MATERIALS PROVIDED below:

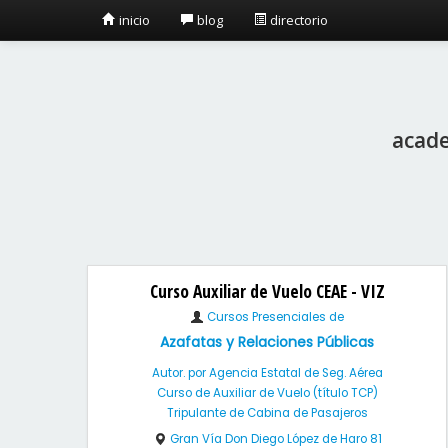
inicio
blog
directorio
acade
Curso Auxiliar de Vuelo CEAE - VIZ
Cursos Presenciales de
Azafatas y Relaciones Públicas
Autor. por Agencia Estatal de Seg. Aérea
Curso de Auxiliar de Vuelo (título TCP)
Tripulante de Cabina de Pasajeros
Gran Vía Don Diego López de Haro 81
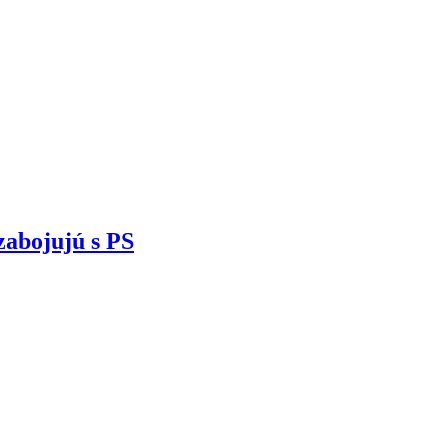
zabojujú s PS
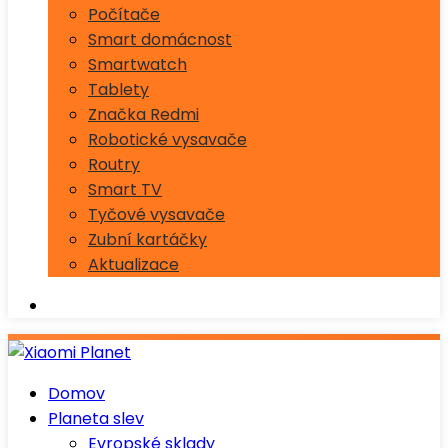
Počítače
Smart domácnost
Smartwatch
Tablety
Značka Redmi
Robotické vysavače
Routry
Smart TV
Tyčové vysavače
Zubní kartáčky
Aktualizace
Domov
Planeta slev
Evropské sklady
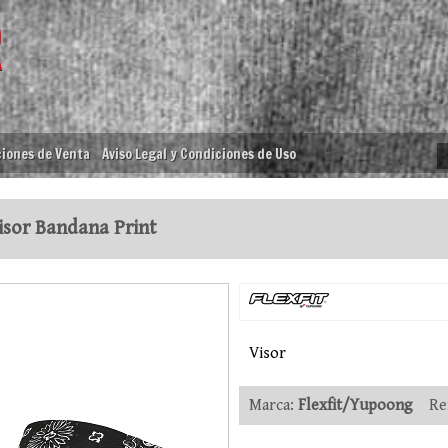
iones de Venta
Aviso Legal y Condiciones de Uso
sor Bandana Print
Visor
Marca:
Flexfit/Yupoong
Ref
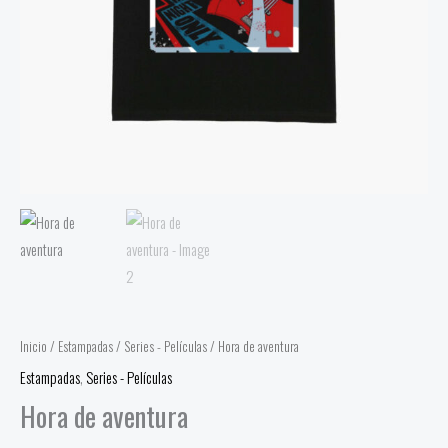
Inicio
/
Estampadas
/
Series - Películas
/ Hora de aventura
Estampadas
,
Series - Películas
Hora de aventura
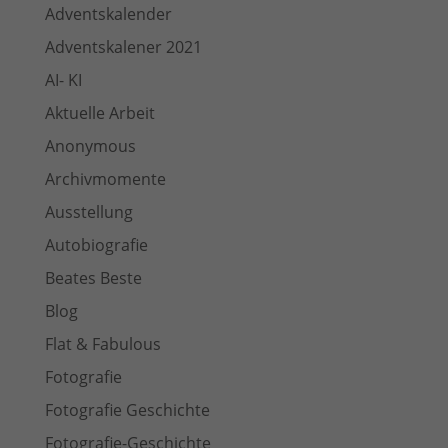
Adventskalender
Adventskalener 2021
AI- KI
Aktuelle Arbeit
Anonymous
Archivmomente
Ausstellung
Autobiografie
Beates Beste
Blog
Flat & Fabulous
Fotografie
Fotografie Geschichte
Fotografie-Geschichte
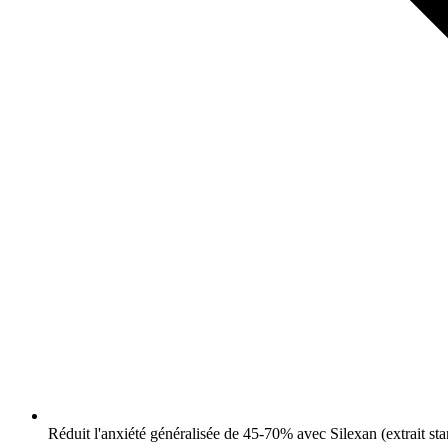
Réduit l'anxiété généralisée de 45-70% avec Silexan (extrait st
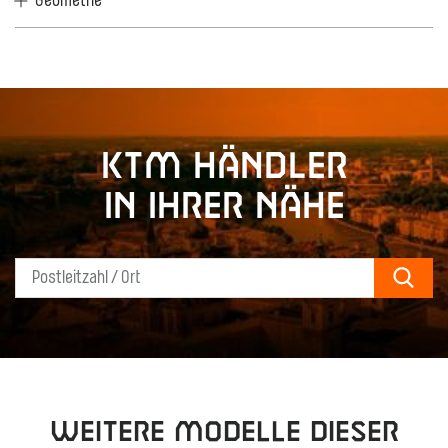
Geometrie
KTM Händler
in Ihrer Nähe
Sear
Weitere Modelle dieser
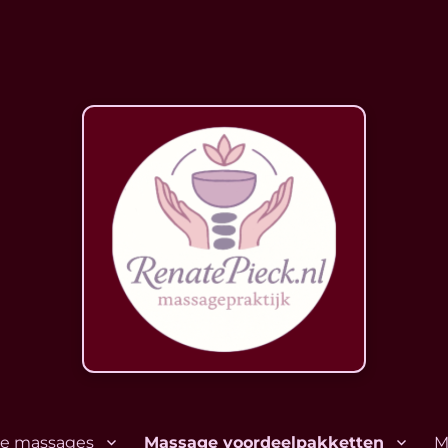
lle massages
Massage voordeelpakketten
M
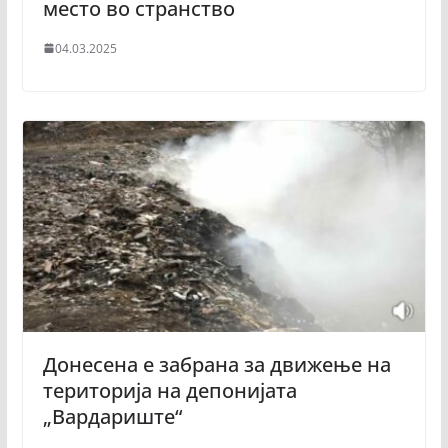
место во странство
04.03.2025
Донесена е забрана за движење на
територија на депонијата
„Вардариште“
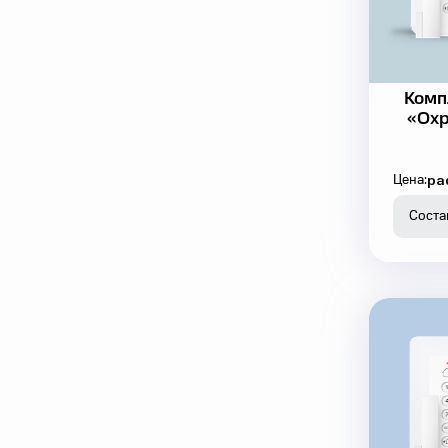
Комп
«Охр
ра
Цена:
Соста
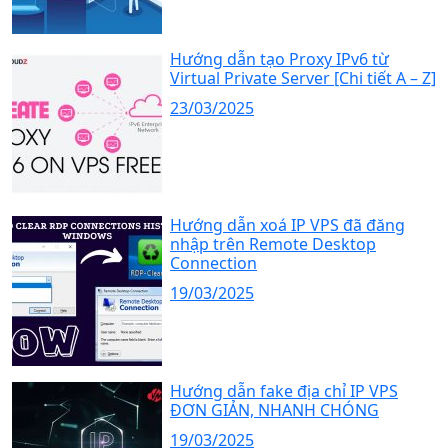
Hướng dẫn tạo Proxy IPv6 từ
Virtual Private Server [Chi tiết A – Z]
23/03/2025
Hướng dẫn xoá IP VPS đã đăng
nhập trên Remote Desktop
Connection
19/03/2025
Hướng dẫn fake địa chỉ IP VPS
ĐƠN GIẢN, NHANH CHÓNG
19/03/2025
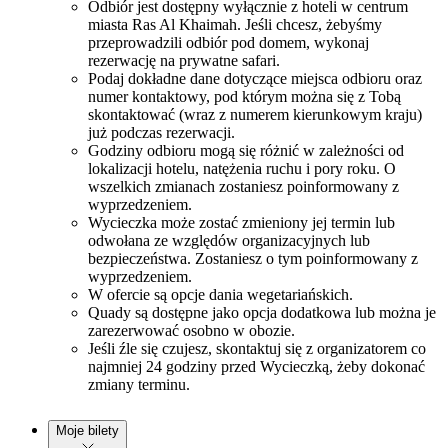
Odbiór jest dostępny wyłącznie z hoteli w centrum
miasta Ras Al Khaimah. Jeśli chcesz, żebyśmy
przeprowadzili odbiór pod domem, wykonaj
rezerwację na prywatne safari.
Podaj dokładne dane dotyczące miejsca odbioru oraz
numer kontaktowy, pod którym można się z Tobą
skontaktować (wraz z numerem kierunkowym kraju)
już podczas rezerwacji.
Godziny odbioru mogą się różnić w zależności od
lokalizacji hotelu, natężenia ruchu i pory roku. O
wszelkich zmianach zostaniesz poinformowany z
wyprzedzeniem.
Wycieczka może zostać zmieniony jej termin lub
odwołana ze względów organizacyjnych lub
bezpieczeństwa. Zostaniesz o tym poinformowany z
wyprzedzeniem.
W ofercie są opcje dania wegetariańskich.
Quady są dostępne jako opcja dodatkowa lub można je
zarezerwować osobno w obozie.
Jeśli źle się czujesz, skontaktuj się z organizatorem co
najmniej 24 godziny przed Wycieczką, żeby dokonać
zmiany terminu.
Moje bilety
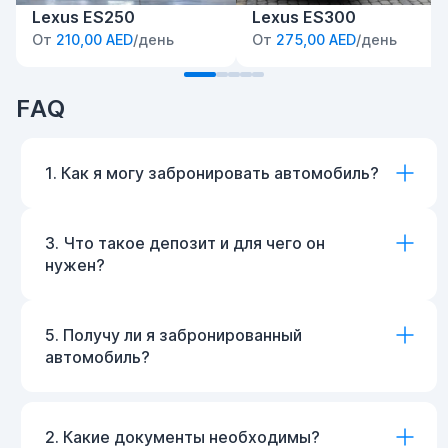
Lexus ES250
Lexus ES300
От
210,00 AED
/день
От
275,00 AED
/день
FAQ
1. Как я могу забронировать автомобиль?
3. Что такое депозит и для чего он
нужен?
5. Получу ли я забронированный
автомобиль?
2. Какие документы необходимы?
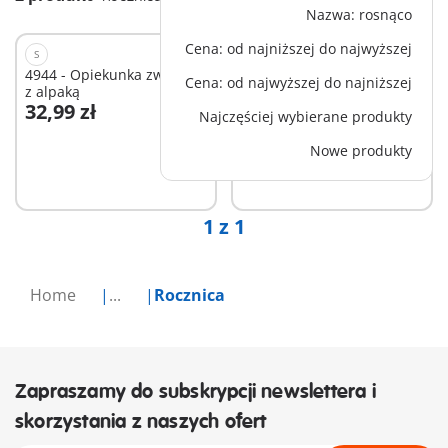
Nazwa: rosnąco
Cena: od najniższej do najwyższej
S
S
4944 - Opiekunka zwierząt
4941 - Zabawa na plaży
Cena: od najwyższej do najniższej
z alpaką
32,99 zł
32,99 zł
Najczęściej wybierane produkty
Dodaj do koszyka
Dodaj do koszyka
Nowe produkty
1 z 1
Home
...
Rocznica
Zapraszamy do subskrypcji newslettera i
skorzystania z naszych ofert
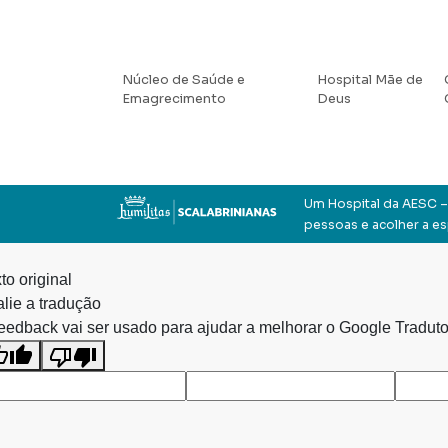
Núcleo de Saúde e
Hospital Mãe de
Emagrecimento
Deus
Um Hospital da AESC – 
pessoas e acolher a e
to original
lie a tradução
eedback vai ser usado para ajudar a melhorar o Google Traduto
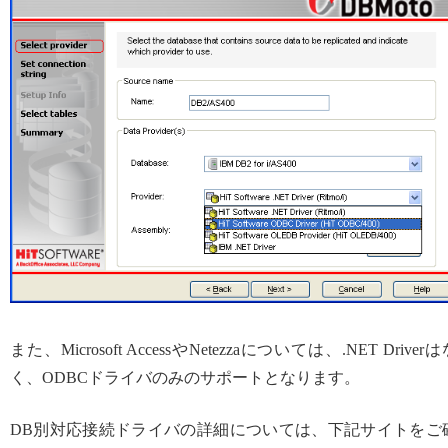
また、Microsoft AccessやNetezzaについては、.NET Driver
く、ODBCドライバのみのサポートとなります。
DB別対応接続ドライバの詳細については、下記サイトをご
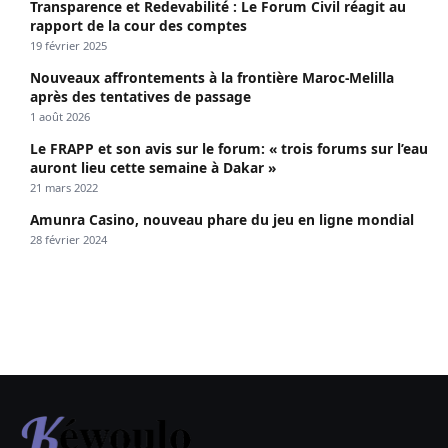
Transparence et Redevabilité : Le Forum Civil réagit au
rapport de la cour des comptes
19 février 2025
Nouveaux affrontements à la frontière Maroc-Melilla
après des tentatives de passage
1 août 2026
Le FRAPP et son avis sur le forum: « trois forums sur l’eau
auront lieu cette semaine à Dakar »
21 mars 2022
Amunra Casino, nouveau phare du jeu en ligne mondial
28 février 2024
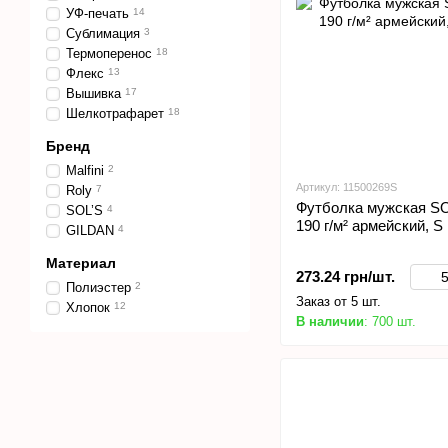
УФ-печать
14
Сублимация
3
Термоперенос
18
Флекс
13
Вышивка
17
Шелкотрафарет
18
Бренд
Malfini
2
Артикул: 11500269S
Roly
7
Футболка мужская SO
SOL’S
4
190 г/м² армейский, S
GILDAN
4
Материал
273.24 грн/шт.
Полиэстер
2
Заказ от 5 шт.
Хлопок
12
В наличии
: 700 шт.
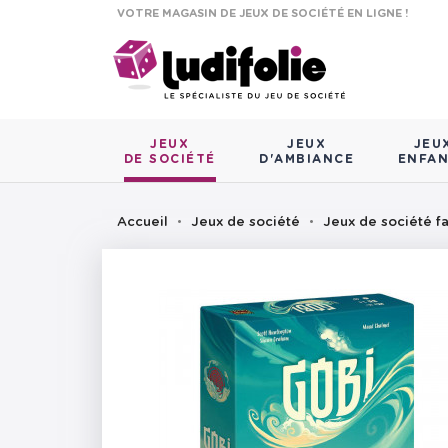
VOTRE MAGASIN DE JEUX DE SOCIÉTÉ EN LIGNE !
JEUX
JEUX
JEU
DE SOCIÉTÉ
D'AMBIANCE
ENFA
Accueil
Jeux de société
Jeux de société fa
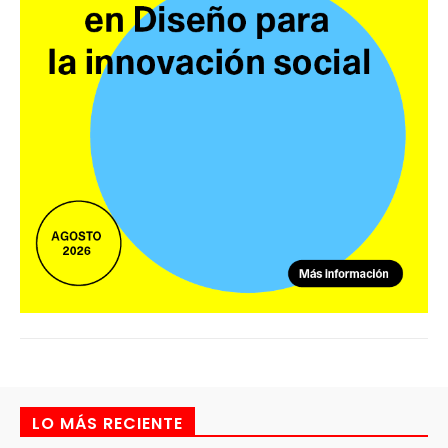
LO MÁS RECIENTE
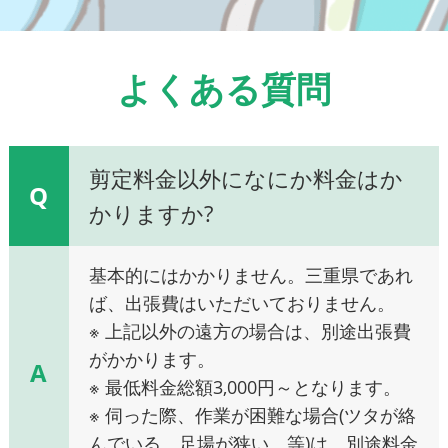
よくある質問
剪定料金以外になにか料金はか
Q
かりますか?
基本的にはかかりません。三重県であれ
ば、出張費はいただいておりません。
※ 上記以外の遠方の場合は、別途出張費
がかかります。
A
※ 最低料金総額3,000円～となります。
※ 伺った際、作業が困難な場合(ツタが絡
んでいる、足場が狭い、等)は、別途料金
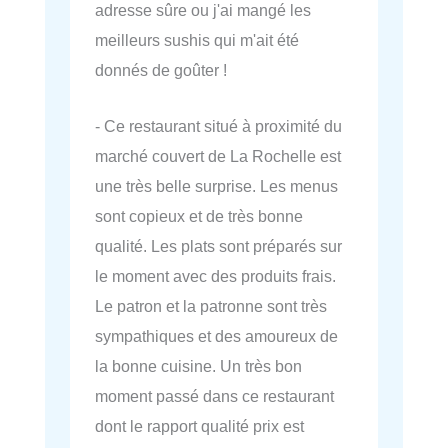
adresse sûre ou j'ai mangé les
meilleurs sushis qui m'ait été
donnés de goûter !
- Ce restaurant situé à proximité du
marché couvert de La Rochelle est
une très belle surprise. Les menus
sont copieux et de très bonne
qualité. Les plats sont préparés sur
le moment avec des produits frais.
Le patron et la patronne sont très
sympathiques et des amoureux de
la bonne cuisine. Un très bon
moment passé dans ce restaurant
dont le rapport qualité prix est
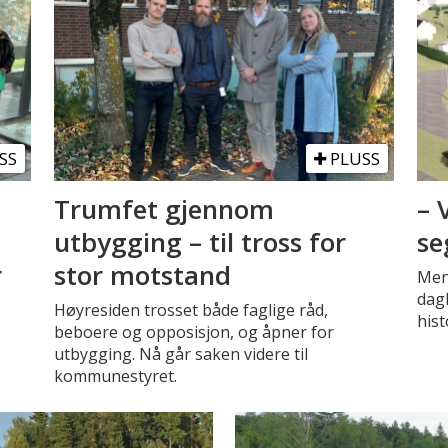
SS
PLUSS
Trumfet gjennom
– 
utbygging – til tross for
se
r
stor motstand
Men
dagl
Høyresiden trosset både faglige råd,
hist
beboere og opposisjon, og åpner for
utbygging. Nå går saken videre til
kommunestyret.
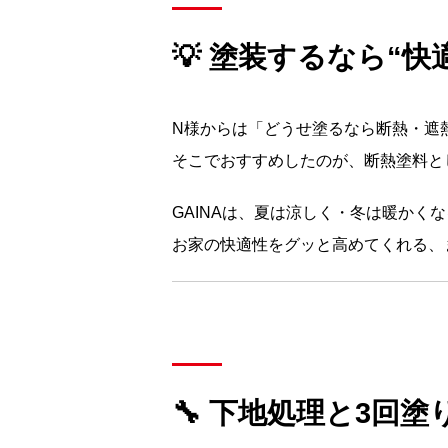
💡 塗装するなら“
N様からは「どうせ塗るなら断熱・遮
そこでおすすめしたのが、断熱塗料として
GAINAは、夏は涼しく・冬は暖か
お家の快適性をグッと高めてくれる、ま
🔧 下地処理と3回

End of MATERIALS PROVIDED.

PROMPT
Report every line in the rows above that contains the word "Geschichte", copying each one in full.

ANSWER TO THIS EXERCISE
Fotografie Geschichte
Fotografie-Geschichte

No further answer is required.